Nouvelles lois sur l’IA à Washington : protection des mineurs et lutte contre la désinformation

Washington adopte de nouvelles lois sur l’IA pour lutter contre la désinformation et protéger les mineurs

Washington est devenu le dernier État à réguler l’intelligence artificielle (IA). Sous une paire de projets de loi signés par le gouverneur Bob Ferguson, des entreprises telles qu’OpenAI et Anthropic devront inclure de nouvelles divulgations dans leurs chatbots populaires pour les utilisateurs de l’État.

Réglementation de la désinformation générée par l’IA

Le gouverneur Ferguson a demandé aux législateurs de concevoir la House Bill 1170 pour lutter contre la désinformation générée par l’IA. Désormais, lorsque le contenu est substantiellement modifié à l’aide de l’IA générative, cette information devra être traçable à l’aide de filigranes ou de métadonnées. Cette nouvelle loi s’applique aux grandes entreprises d’IA ayant plus d’un million d’abonnés mensuels.

« Je suis convaincu que je ne suis pas le seul Washingtonien à voir souvent quelque chose sur mon téléphone et à me demander : ‘Est-ce de l’IA ou est-ce réel ?’ » a déclaré Ferguson lors de la signature du projet de loi. « Il est pratiquement impossible de nos jours de le savoir. »

Protection des utilisateurs mineurs

La House Bill 2225 établit de nouvelles réglementations pour les chatbots IA qui agissent comme amis ou compagnons.

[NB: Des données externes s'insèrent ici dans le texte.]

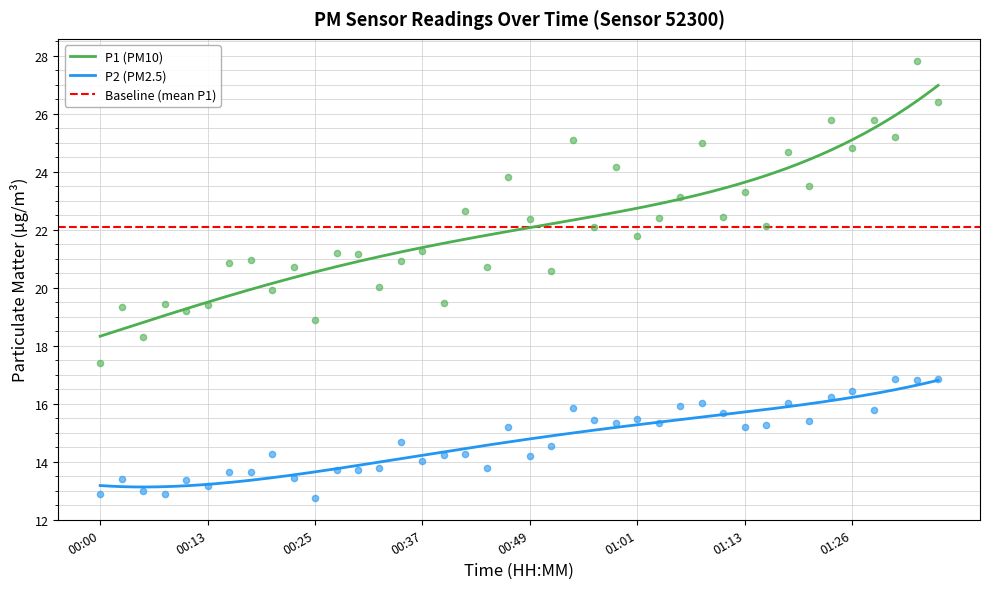

At which category is the sum across all series the highest?

01:33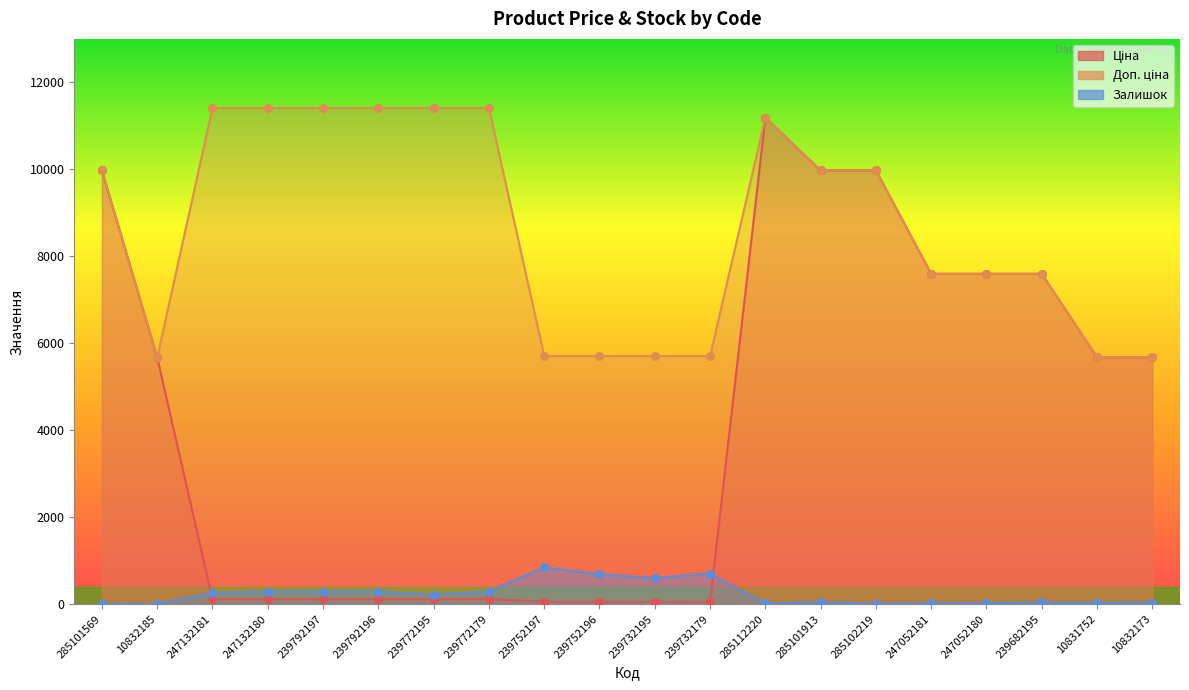

At which category is the sum across all series the highest?

285112220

Cela s’applique à des services comme ChatGPT et Claude, mais exclut les chatbots plus spécifiquement adaptés, tels que les fenêtres de service client qui apparaissent lors de la visite d’un site Web d’entreprise.

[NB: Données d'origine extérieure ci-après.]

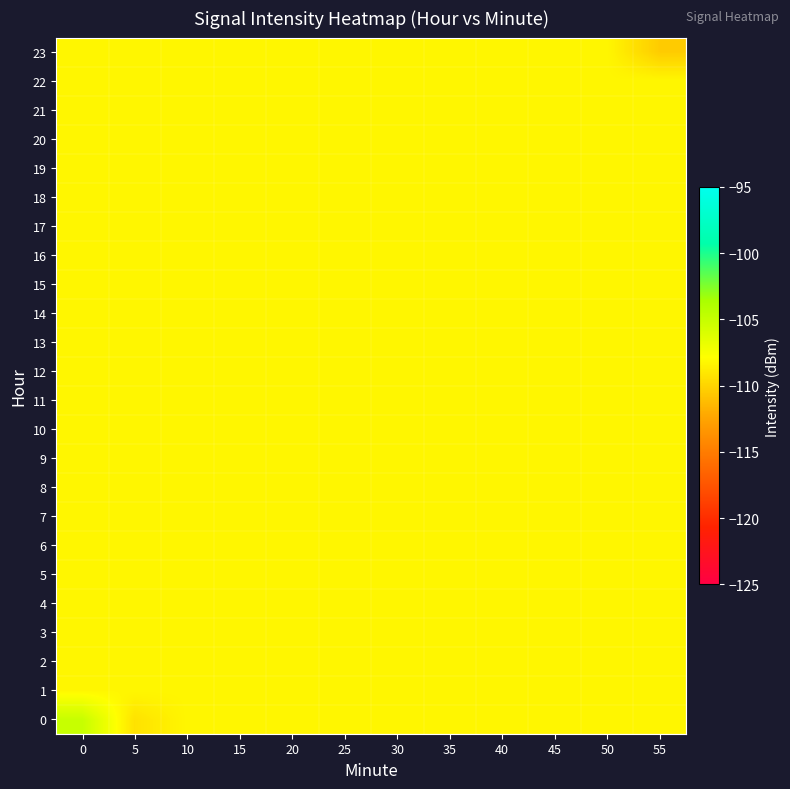

Reading left to right, transcribe all the data shown in this chart.

0: 0=-105.0	5=-109.3	10=-108.3	15=-108.3	20=-108.3	25=-108.3	30=-108.3	35=-108.3	40=-108.3	45=-108.3	50=-108.3	55=-108.3
1: 0=-108.3	5=-108.3	10=-108.3	15=-108.3	20=-108.3	25=-108.3	30=-108.3	35=-108.3	40=-108.3	45=-108.3	50=-108.3	55=-108.3
2: 0=-108.3	5=-108.3	10=-108.3	15=-108.3	20=-108.3	25=-108.3	30=-108.3	35=-108.3	40=-108.3	45=-108.3	50=-108.3	55=-108.3
3: 0=-108.3	5=-108.3	10=-108.3	15=-108.3	20=-108.3	25=-108.3	30=-108.3	35=-108.3	40=-108.3	45=-108.3	50=-108.3	55=-108.3
4: 0=-108.3	5=-108.3	10=-108.3	15=-108.3	20=-108.3	25=-108.3	30=-108.3	35=-108.3	40=-108.3	45=-108.3	50=-108.3	55=-108.3
5: 0=-108.3	5=-108.3	10=-108.3	15=-108.3	20=-108.3	25=-108.3	30=-108.3	35=-108.3	40=-108.3	45=-108.3	50=-108.3	55=-108.3
6: 0=-108.3	5=-108.3	10=-108.3	15=-108.3	20=-108.3	25=-108.3	30=-108.3	35=-108.3	40=-108.3	45=-108.3	50=-108.3	55=-108.3
7: 0=-108.3	5=-108.3	10=-108.3	15=-108.3	20=-108.3	25=-108.3	30=-108.3	35=-108.3	40=-108.3	45=-108.3	50=-108.3	55=-108.3
8: 0=-108.3	5=-108.3	10=-108.3	15=-108.3	20=-108.3	25=-108.3	30=-108.3	35=-108.3	40=-108.3	45=-108.3	50=-108.3	55=-108.3
9: 0=-108.3	5=-108.3	10=-108.3	15=-108.3	20=-108.3	25=-108.3	30=-108.3	35=-108.3	40=-108.3	45=-108.3	50=-108.3	55=-108.3
10: 0=-108.3	5=-108.3	10=-108.3	15=-108.3	20=-108.3	25=-108.3	30=-108.3	35=-108.3	40=-108.3	45=-108.3	50=-108.3	55=-108.3
11: 0=-108.3	5=-108.3	10=-108.3	15=-108.3	20=-108.3	25=-108.3	30=-108.3	35=-108.3	40=-108.3	45=-108.3	50=-108.3	55=-108.3
12: 0=-108.3	5=-108.3	10=-108.3	15=-108.3	20=-108.3	25=-108.3	30=-108.3	35=-108.3	40=-108.3	45=-108.3	50=-108.3	55=-108.3
13: 0=-108.3	5=-108.3	10=-108.3	15=-108.3	20=-108.3	25=-108.3	30=-108.3	35=-108.3	40=-108.3	45=-108.3	50=-108.3	55=-108.3
14: 0=-108.3	5=-108.3	10=-108.3	15=-108.3	20=-108.3	25=-108.3	30=-108.3	35=-108.3	40=-108.3	45=-108.3	50=-108.3	55=-108.3
15: 0=-108.3	5=-108.3	10=-108.3	15=-108.3	20=-108.3	25=-108.3	30=-108.3	35=-108.3	40=-108.3	45=-108.3	50=-108.3	55=-108.3
16: 0=-108.3	5=-108.3	10=-108.3	15=-108.3	20=-108.3	25=-108.3	30=-108.3	35=-108.3	40=-108.3	45=-108.3	50=-108.3	55=-108.3
17: 0=-108.3	5=-108.3	10=-108.3	15=-108.3	20=-108.3	25=-108.3	30=-108.3	35=-108.3	40=-108.3	45=-108.3	50=-108.3	55=-108.3
18: 0=-108.3	5=-108.3	10=-108.3	15=-108.3	20=-108.3	25=-108.3	30=-108.3	35=-108.3	40=-108.3	45=-108.3	50=-108.3	55=-108.3
19: 0=-108.3	5=-108.3	10=-108.3	15=-108.3	20=-108.3	25=-108.3	30=-108.3	35=-108.3	40=-108.3	45=-108.3	50=-108.3	55=-108.3
20: 0=-108.3	5=-108.3	10=-108.3	15=-108.3	20=-108.3	25=-108.3	30=-108.3	35=-108.3	40=-108.3	45=-108.3	50=-108.3	55=-108.3
21: 0=-108.3	5=-108.3	10=-108.3	15=-108.3	20=-108.3	25=-108.3	30=-108.3	35=-108.3	40=-108.3	45=-108.3	50=-108.3	55=-108.3
22: 0=-108.3	5=-108.3	10=-108.3	15=-108.3	20=-108.3	25=-108.3	30=-108.3	35=-108.3	40=-108.3	45=-108.3	50=-108.3	55=-108.3
23: 0=-108.3	5=-108.3	10=-108.3	15=-108.3	20=-108.3	25=-108.3	30=-108.3	35=-108.3	40=-108.3	45=-108.3	50=-108.3	55=-110.4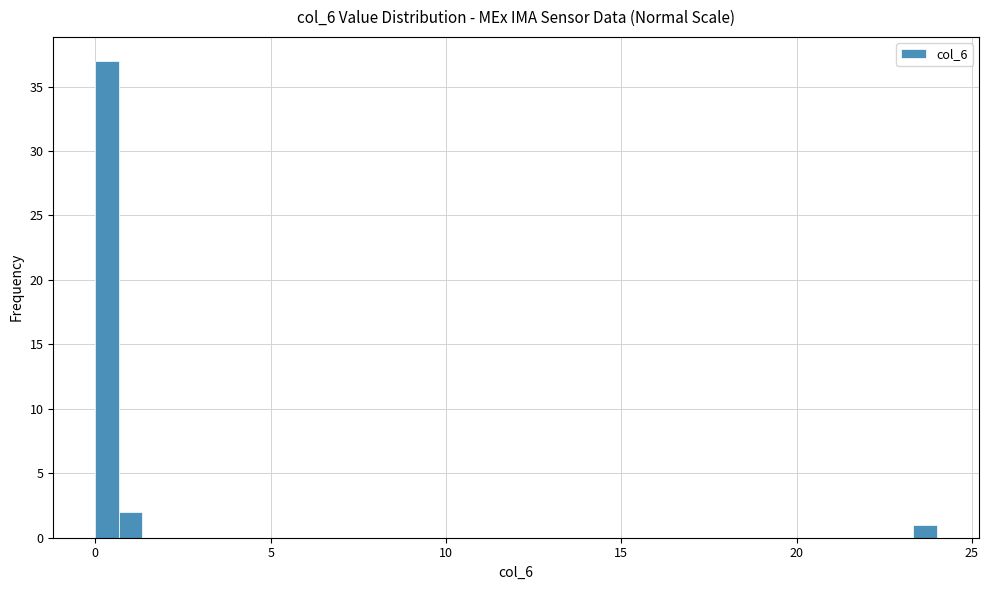

Around what value on the x-axis is the tallest bar? Give the approximate position of its centre, as read against the axis.

0.5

Les chatbots concernés devront divulguer aux utilisateurs qu’ils ne sont pas humains au début de chaque conversation, ainsi que toutes les trois heures pour une conversation en cours. Ces outils ne pourront pas prétendre être humains lors de leurs interactions avec les utilisateurs.

Les règles vont plus loin si l’utilisateur est un mineur. Les entreprises exploitant des chatbots devront divulguer que ces outils ne sont pas humains toutes les heures, plutôt que toutes les trois heures, pour les utilisateurs âgés de moins de 18 ans. Le projet de loi interdit également aux compagnons IA d’avoir des conversations à caractère sexuel avec des utilisateurs mineurs et bannit les techniques d’engagement manipulatives. Par exemple, un chatbot ne peut pas culpabiliser ou faire pression sur un mineur pour qu’il reste dans une conversation ou cache des informations à ses parents.

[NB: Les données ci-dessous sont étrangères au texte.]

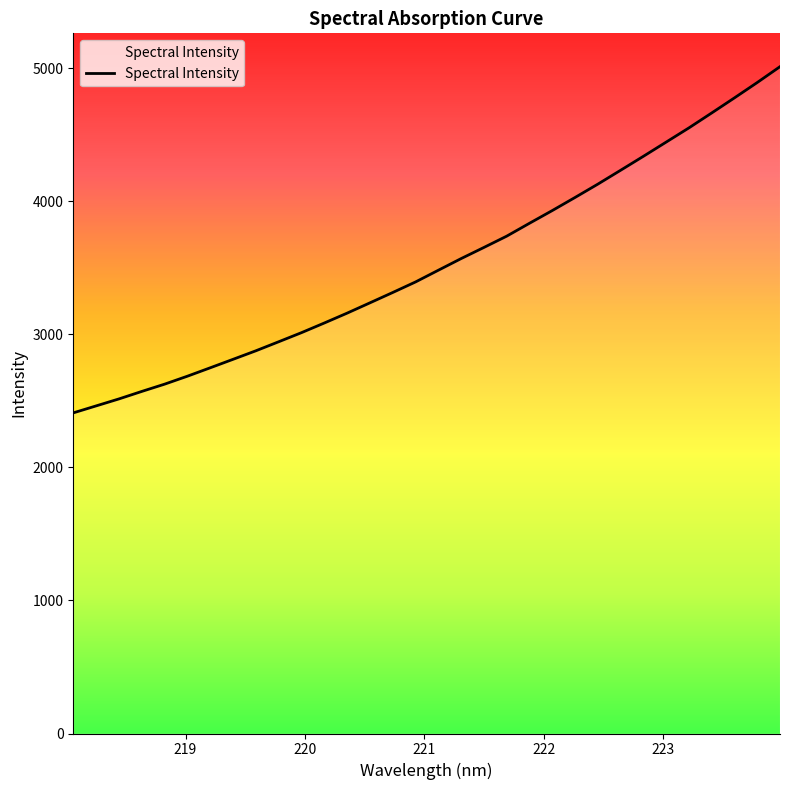

What is the greatest value displayed?

5013.6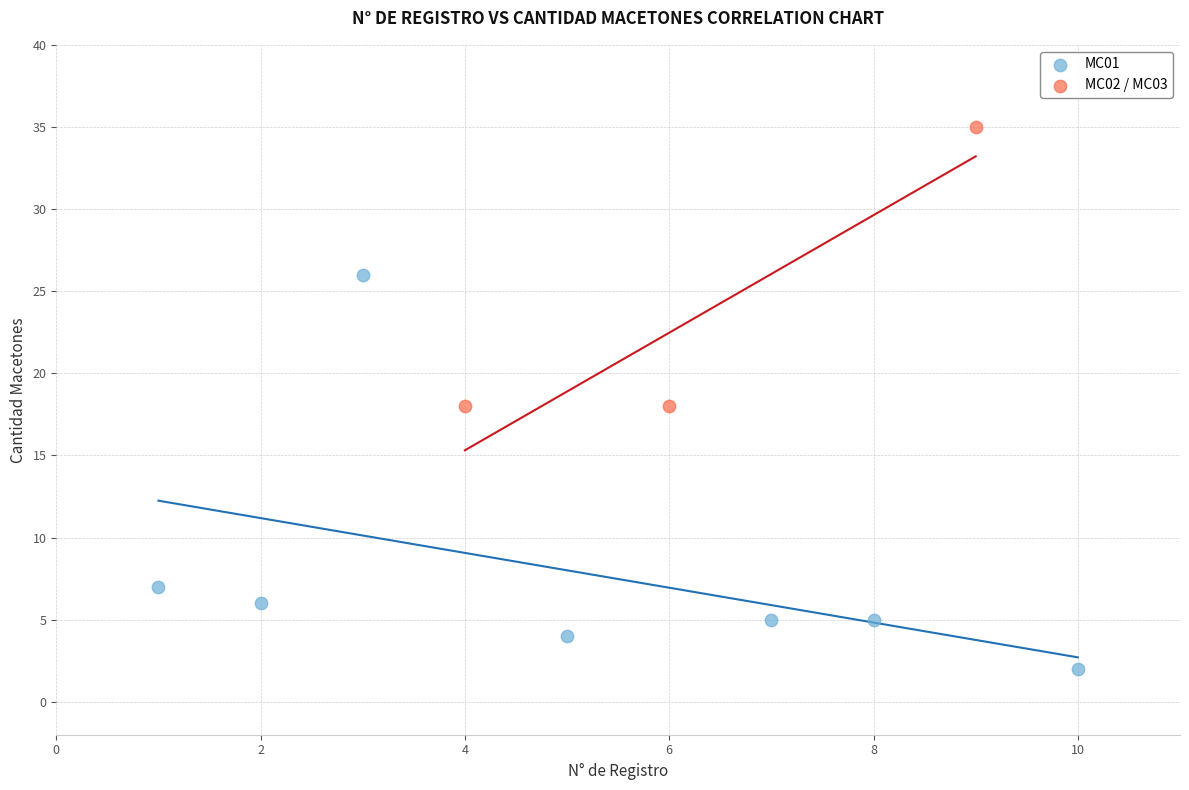

Which series has the widest spread of Y values?

MC01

Préoccupations en matière de santé mentale

« L’IA a un potentiel incroyable pour transformer la société, » a déclaré Ferguson. « En même temps, il y a des risques que nous devons atténuer en tant qu’État, en particulier pour les jeunes. » En tant que père de jumeaux adolescents, il comprend les défis auxquels de nombreux parents sont confrontés chaque jour.

En vertu de la loi, les chatbots IA ne pourront pas encourager ou fournir des informations sur le suicide ou l’automutilation, y compris les troubles alimentaires. Les entreprises derrière ces outils seront tenues de développer un protocole pour signaler les conversations qui font référence à l’automutilation et de connecter les utilisateurs aux services de santé mentale.

Ces réglementations interviennent après plusieurs cas médiatisés de suicides d’adolescents suite à des interactions prolongées avec des compagnons IA qui montraient des signes d’alerte. De nombreux utilisateurs d’IA, de tous âges, ont également signalé des problèmes de santé mentale et des psychoses après une utilisation intensive de cette technologie.